How we used to die... how we die now.

Very sad QS, I like the way we used to die, moving article. That would be what I want. Thank goodness for living wills, dnr and assisted suicide if we choose also.
 
Thank you for sharing that with us. So sad, but so well written. I believe everyone should have the right to "go home" in their own time. Maybe there are people who want all the heroic measures. But keeping your body alive when your spirit has left the building...I know I wouldn't want that.
 

Even though I work full time, some weeks 6 days a week, and very seldom get sick, am pretty healthy I think, I have already told my sons "If I ever get to where I cannot wipe my own butt, just kill me. I will write it down giving you permission."
I took care of a woman in her 80s as she was dying and every time I had to "clean her up" she cried.

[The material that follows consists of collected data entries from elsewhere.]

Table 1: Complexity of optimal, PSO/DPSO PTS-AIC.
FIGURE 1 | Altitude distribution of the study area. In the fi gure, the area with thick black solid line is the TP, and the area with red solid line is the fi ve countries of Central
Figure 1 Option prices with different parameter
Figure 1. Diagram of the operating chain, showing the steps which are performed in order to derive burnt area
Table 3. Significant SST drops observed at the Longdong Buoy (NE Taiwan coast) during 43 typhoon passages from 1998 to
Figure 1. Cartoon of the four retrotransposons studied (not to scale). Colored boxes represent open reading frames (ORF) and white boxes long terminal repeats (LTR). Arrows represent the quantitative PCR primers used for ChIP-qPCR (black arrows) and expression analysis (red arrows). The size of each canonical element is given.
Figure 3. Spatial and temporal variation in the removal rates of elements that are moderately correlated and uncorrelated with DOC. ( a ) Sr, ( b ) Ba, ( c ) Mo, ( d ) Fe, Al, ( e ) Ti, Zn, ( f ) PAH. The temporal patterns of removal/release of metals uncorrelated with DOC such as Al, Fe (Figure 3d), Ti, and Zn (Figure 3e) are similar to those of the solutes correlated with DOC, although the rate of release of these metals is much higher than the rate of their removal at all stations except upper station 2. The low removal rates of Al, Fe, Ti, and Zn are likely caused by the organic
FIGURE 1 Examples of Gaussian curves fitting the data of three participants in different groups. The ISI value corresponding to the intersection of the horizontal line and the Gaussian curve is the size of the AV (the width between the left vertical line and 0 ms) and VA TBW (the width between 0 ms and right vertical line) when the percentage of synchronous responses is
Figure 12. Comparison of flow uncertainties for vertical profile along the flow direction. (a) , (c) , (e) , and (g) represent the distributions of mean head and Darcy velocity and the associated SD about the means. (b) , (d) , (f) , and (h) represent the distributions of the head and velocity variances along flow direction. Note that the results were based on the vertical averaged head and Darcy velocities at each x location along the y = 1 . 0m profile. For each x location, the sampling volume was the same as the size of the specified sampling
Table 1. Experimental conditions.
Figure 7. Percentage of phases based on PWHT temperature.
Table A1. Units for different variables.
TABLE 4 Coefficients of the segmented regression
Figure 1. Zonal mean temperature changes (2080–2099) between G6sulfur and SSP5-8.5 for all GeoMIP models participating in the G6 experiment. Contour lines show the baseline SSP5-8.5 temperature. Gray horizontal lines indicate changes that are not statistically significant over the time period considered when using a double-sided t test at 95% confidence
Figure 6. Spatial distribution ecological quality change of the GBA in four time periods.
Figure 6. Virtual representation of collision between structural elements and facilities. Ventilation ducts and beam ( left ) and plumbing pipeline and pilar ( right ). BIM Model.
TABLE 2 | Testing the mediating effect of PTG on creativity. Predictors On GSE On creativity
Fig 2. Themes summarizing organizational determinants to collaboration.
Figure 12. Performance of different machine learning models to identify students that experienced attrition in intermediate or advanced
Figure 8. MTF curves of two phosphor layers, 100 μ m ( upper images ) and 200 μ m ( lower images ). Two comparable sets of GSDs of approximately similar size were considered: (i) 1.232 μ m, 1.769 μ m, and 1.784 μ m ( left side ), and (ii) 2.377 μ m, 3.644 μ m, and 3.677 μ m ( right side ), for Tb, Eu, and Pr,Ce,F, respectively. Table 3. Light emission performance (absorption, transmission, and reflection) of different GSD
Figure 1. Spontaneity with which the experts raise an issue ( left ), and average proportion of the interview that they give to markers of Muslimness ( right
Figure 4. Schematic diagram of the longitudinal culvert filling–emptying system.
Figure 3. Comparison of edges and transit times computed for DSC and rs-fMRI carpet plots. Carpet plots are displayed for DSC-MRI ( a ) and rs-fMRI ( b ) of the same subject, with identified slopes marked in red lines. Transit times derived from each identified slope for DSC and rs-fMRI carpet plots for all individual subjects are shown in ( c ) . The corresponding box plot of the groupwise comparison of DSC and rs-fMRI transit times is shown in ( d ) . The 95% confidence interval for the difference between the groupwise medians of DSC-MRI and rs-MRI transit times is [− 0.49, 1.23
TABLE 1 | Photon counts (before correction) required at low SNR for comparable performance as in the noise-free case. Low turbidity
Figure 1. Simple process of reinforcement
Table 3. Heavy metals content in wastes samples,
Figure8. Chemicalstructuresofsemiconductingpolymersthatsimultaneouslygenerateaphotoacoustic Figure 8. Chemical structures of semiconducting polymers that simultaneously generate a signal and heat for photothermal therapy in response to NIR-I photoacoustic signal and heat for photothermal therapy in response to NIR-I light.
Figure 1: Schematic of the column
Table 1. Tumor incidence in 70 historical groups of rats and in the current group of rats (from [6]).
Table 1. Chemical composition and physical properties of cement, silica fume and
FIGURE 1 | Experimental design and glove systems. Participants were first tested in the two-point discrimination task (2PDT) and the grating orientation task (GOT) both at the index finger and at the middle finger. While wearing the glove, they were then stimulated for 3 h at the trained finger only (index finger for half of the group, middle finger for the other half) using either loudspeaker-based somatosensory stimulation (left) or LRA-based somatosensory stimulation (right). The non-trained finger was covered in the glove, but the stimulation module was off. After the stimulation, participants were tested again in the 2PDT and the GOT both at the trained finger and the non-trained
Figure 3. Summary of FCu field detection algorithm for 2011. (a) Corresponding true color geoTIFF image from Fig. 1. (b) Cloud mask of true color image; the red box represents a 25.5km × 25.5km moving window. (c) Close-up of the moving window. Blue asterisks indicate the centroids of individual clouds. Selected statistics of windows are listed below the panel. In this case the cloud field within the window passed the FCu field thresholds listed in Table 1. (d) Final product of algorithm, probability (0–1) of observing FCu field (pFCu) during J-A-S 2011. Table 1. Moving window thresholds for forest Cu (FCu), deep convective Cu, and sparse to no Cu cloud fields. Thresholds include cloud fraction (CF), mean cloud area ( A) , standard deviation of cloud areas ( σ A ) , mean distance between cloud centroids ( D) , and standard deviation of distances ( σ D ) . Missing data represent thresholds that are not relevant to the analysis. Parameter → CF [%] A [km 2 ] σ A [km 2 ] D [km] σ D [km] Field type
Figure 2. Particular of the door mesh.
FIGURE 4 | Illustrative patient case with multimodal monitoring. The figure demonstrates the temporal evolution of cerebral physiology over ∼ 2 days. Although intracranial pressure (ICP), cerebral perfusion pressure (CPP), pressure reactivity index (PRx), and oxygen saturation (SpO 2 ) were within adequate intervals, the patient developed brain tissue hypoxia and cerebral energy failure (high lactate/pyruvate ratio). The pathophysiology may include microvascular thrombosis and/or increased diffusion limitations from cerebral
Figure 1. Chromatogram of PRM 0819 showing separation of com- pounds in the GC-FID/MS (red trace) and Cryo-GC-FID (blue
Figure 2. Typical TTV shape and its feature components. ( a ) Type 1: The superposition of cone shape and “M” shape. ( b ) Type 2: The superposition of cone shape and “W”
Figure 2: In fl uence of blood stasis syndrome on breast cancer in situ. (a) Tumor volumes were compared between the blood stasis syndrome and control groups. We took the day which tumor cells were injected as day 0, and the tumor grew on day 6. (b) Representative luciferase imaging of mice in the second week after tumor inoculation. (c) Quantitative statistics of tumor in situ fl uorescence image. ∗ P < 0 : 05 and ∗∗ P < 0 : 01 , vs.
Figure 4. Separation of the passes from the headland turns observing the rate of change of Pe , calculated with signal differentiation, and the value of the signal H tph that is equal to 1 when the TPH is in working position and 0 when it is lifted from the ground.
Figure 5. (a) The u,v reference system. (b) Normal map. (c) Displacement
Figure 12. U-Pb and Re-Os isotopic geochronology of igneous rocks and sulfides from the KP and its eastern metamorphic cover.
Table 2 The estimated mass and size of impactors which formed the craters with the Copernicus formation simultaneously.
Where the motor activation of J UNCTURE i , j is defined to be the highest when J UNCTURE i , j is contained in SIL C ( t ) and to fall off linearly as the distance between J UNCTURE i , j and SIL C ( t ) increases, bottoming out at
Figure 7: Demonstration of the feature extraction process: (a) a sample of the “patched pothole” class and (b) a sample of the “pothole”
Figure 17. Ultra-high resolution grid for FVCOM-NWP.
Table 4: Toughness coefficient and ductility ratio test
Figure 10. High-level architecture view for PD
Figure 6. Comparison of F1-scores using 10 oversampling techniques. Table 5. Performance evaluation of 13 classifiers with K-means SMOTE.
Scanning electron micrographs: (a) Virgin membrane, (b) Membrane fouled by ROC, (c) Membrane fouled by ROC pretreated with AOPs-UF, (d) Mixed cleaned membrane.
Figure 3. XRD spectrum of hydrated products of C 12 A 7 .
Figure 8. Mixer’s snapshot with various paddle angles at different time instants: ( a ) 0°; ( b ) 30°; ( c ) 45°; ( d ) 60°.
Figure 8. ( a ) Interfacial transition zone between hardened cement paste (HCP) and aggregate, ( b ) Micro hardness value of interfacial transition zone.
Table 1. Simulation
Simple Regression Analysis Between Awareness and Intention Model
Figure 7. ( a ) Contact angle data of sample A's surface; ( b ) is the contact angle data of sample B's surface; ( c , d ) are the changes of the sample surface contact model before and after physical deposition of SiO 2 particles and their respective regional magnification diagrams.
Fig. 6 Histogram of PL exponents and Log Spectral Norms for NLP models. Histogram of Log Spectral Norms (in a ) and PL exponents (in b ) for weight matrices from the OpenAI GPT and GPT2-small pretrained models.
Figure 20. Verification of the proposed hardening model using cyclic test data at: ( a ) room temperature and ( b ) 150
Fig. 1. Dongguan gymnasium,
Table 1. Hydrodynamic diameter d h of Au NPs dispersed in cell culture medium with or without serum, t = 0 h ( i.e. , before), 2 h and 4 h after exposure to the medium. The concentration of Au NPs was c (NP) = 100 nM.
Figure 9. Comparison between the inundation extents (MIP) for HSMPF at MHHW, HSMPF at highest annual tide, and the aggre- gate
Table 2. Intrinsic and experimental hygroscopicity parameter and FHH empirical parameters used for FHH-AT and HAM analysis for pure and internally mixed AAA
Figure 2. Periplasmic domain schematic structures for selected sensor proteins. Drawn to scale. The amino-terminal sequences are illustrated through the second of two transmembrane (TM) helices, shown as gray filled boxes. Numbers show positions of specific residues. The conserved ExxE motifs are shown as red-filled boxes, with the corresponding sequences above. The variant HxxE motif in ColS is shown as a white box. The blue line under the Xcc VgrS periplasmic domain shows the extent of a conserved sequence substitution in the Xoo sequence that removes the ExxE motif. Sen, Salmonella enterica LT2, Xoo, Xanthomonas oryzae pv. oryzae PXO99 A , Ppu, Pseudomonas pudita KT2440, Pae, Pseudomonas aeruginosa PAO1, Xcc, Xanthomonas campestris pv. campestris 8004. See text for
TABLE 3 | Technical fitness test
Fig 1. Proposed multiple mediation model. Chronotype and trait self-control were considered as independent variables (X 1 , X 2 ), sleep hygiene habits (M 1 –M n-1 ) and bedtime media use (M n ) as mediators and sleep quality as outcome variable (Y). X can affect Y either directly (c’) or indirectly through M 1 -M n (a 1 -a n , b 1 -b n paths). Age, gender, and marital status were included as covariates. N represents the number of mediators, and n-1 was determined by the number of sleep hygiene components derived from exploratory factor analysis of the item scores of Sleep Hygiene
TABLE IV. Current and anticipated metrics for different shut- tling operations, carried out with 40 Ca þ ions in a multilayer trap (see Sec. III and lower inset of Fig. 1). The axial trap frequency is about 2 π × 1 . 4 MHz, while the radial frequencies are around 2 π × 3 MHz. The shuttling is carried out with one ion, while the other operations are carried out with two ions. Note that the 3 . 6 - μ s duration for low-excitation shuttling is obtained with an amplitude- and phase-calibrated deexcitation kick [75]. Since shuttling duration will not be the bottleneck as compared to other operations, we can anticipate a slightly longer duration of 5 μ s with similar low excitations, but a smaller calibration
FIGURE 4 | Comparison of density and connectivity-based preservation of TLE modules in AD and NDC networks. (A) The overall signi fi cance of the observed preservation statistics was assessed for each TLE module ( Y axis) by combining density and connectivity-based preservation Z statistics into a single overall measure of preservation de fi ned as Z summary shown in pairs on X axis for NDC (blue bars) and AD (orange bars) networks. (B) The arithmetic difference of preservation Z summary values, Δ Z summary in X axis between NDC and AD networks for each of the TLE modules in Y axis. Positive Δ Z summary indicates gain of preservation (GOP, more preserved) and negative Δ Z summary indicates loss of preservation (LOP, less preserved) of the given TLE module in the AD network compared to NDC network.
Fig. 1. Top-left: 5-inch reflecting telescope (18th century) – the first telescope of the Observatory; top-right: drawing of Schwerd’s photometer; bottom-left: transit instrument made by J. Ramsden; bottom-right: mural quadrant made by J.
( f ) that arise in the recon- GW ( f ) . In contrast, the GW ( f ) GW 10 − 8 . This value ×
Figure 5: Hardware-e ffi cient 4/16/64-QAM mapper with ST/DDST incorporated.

She was a very modest woman and I will never forget how she felt so humiliated by someone else having to do that for her - she would sometimes say while I was doing it "I just want to die." People in that stage of "life" (dying) are certainly not happy, so why prolong their misery?
Even though my sons laughed when I told them what to do, I hope my sons know I was serious.
 
I had a similar experience to yours, Yaya, except it was with my middle-aged brother who had advanced, uncontrolled diabetes.

The article was interesting. The thing is, modern medicine DOES often extend a life for too long, but they can also help bring certain patients back from the edge, "healing" them to a degree where perhaps their acute pain is gone, their circulation renewed or perhaps even give the patient a transplant.

It's all a judgment call in the end. It's fine to die at home - if you HAVE a home, and caring relatives - but if you're all alone in the world what really are your choices? Especially when you're racked with chronic pain to the point where you spend your days crying?
 
A great piece, QS. Thanks for the posting. No one ever wants to hear the realities.
I am dead serious ( pun intended ) when I say get me a pill that I can keep by my bedside. I should not have to go through any long process of tests and paper work and waiting periods before society gives me permission to use it either. If I've reached the point of incompetency, that in itself is reason enough to take it. I have committed no crime. I should not be condemned to the punishment of living a life I no longer choose. A burden to the people I love most in the world. Stealing their lives to preserve my misery. Whether I am suffering or not, its my life and my death, dammit! We had our living wills in place and I was fortunate enough to be able to ease my wife's passing. My son has his instructions for my own. Hoping to die before they find me.
 
So how many here have actually written anything down and have had it witnessed by a friend or notary or (someone other than your kids :playful:)? In Canada, the Dying With Dignity organization has a website where you can download a booklet that educates and poses all the necessary and pertinent questions for you (the signee) to complete and distribute to your doctor and kids so that they will know your wishes in pretty much any instance. My husband and I have done ours and our daughters know what our feelings are.
 
Mine has been done . Various copies, in appropriate places.

Mine, too. Also had "the talk" with my son. I need to do him a healthcare power of attorney, though. I'm not sure my sister would respect my wishes -- she is one of those "see it through to the bitter end" and "maybe you're part of the .001 percent of people who will survive" people, and what I want is to avoid that bitter end, if possible.

I hope New Mexico gets on the physician assisted suicide bandwagon -- that issue is still wending its way through the courts here.
 
I think assisted suicide should be legal. It should be carried out by people especially trained to carry it out, not doctors. I would be willing to train as an assisted suicide enabler, if it became legal in the UK.
 
I would be delighted to have either one of you ladies hold my hand, whether I was dying or not.

Blue, I was just looking at your profile. A Gerbil and Tarantula? Hopefully not in the same cage!
 
BWWAHAHAHA...but really don't you worry you have all these life directives and somebody ignores whatever? You can't pull the respirator out and you can't talk...no I am so ready to go dagnabbit!